Page extract:
The Archbishops’ letter was a bit like a team of helpers who arrive at the battlefield with the wrong training and the wrong equipment. A survivor who is wounded in any area of life knows what he/she needs. The wounded survivor of sexual abuse needs to be heard; he/she needs counselling by those who understand the religious dimension of the abuse. Their need is also to feel that the organisation they belong to has real insight into how the abuse occurred. They know that when power is given to the wrong people there is enormous scope for things to go wrong in a church. Further, if the people who rise quickly to the top are possessed of any grandiose tendencies then those at the bottom, especially the battlefield wounded, will not be able to attract their attention. If bishops behave like generals far away from the front-line, the needs of the ordinary soldier will be low in importance.
Janet’s important letter was a plea on behalf of the ordinary wounded members of the church who have, up till now, normally suffered silently as the result of their sexual abuse. Their perspective is frankly different from the perspective of Archbishops and other dignitaries who are concerned for the morale and wellbeing of the wider army. But the wounded who still lie on the battlefield deserve to have a voice and they cannot be blamed if their voices cry out for justice and healing. They may have arrived at the point where they are only aware of their pain and their feelings of being abandoned by the rest of the church. Can we expect them to have the same concern for the army when they are nursing their wounds and wondering if they are even going to survive?

Task: Reproduce the section of the passage about the Archbishops' letter and abuse survivors that begins with the words containing "The Archbishops’ letter" and ends with "low in importance.". You will not need the material that follows.

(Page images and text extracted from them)

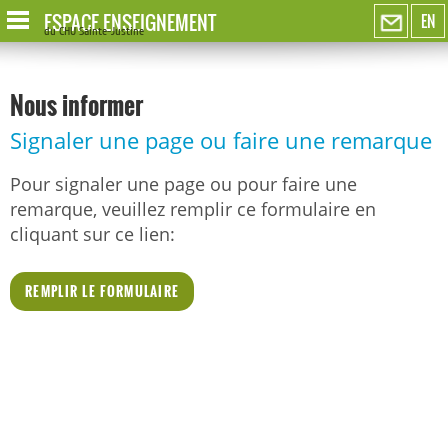
ESPACE ENSEIGNEMENT
EN
du CHU Sainte-Justine
Nous informer
Signaler une page ou faire une remarque
Pour signaler une page ou pour faire une
remarque, veuillez remplir ce formulaire en
cliquant sur ce lien:
REMPLIR LE FORMULAIRE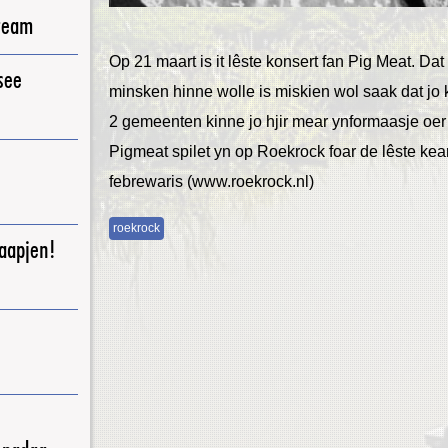
ream
Op 21 maart is it lêste konsert fan Pig Meat. Dat 
see
minsken hinne wolle is miskien wol saak dat jo 
2 gemeenten kinne jo hjir mear ynformaasje oe
Pigmeat spilet yn op Roekrock foar de lêste kear
febrewaris (www.roekrock.nl)
roekrock
raapjen!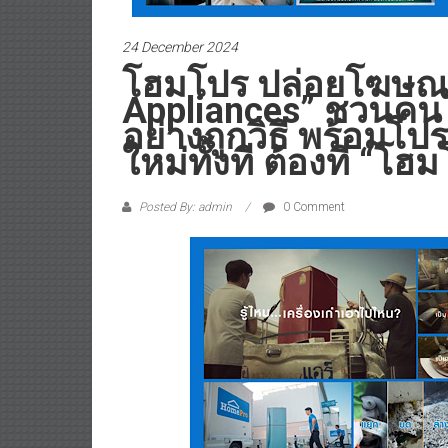
24 December 2024
โฮมโปร ปล่อยโฆษณา 
Appliances” ชวนคนไ
อย่างถูกวิธี พร้อมโปรส
ใหม่ทั้งที ต้องที่ “โฮม
Posted By: admin
0 Comment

Solution:
The Archbishops’ letter was a bit like a team of helpers who arrive at the battlefield with the wrong training and the wrong equipment. A survivor who is wounded in any area of life knows what he/she needs. The wounded survivor of sexual abuse needs to be heard; he/she needs counselling by those who understand the religious dimension of the abuse. Their need is also to feel that the organisation they belong to has real insight into how the abuse occurred. They know that when power is given to the wrong people there is enormous scope for things to go wrong in a church. Further, if the people who rise quickly to the top are possessed of any grandiose tendencies then those at the bottom, especially the battlefield wounded, will not be able to attract their attention. If bishops behave like generals far away from the front-line, the needs of the ordinary soldier will be low in importance.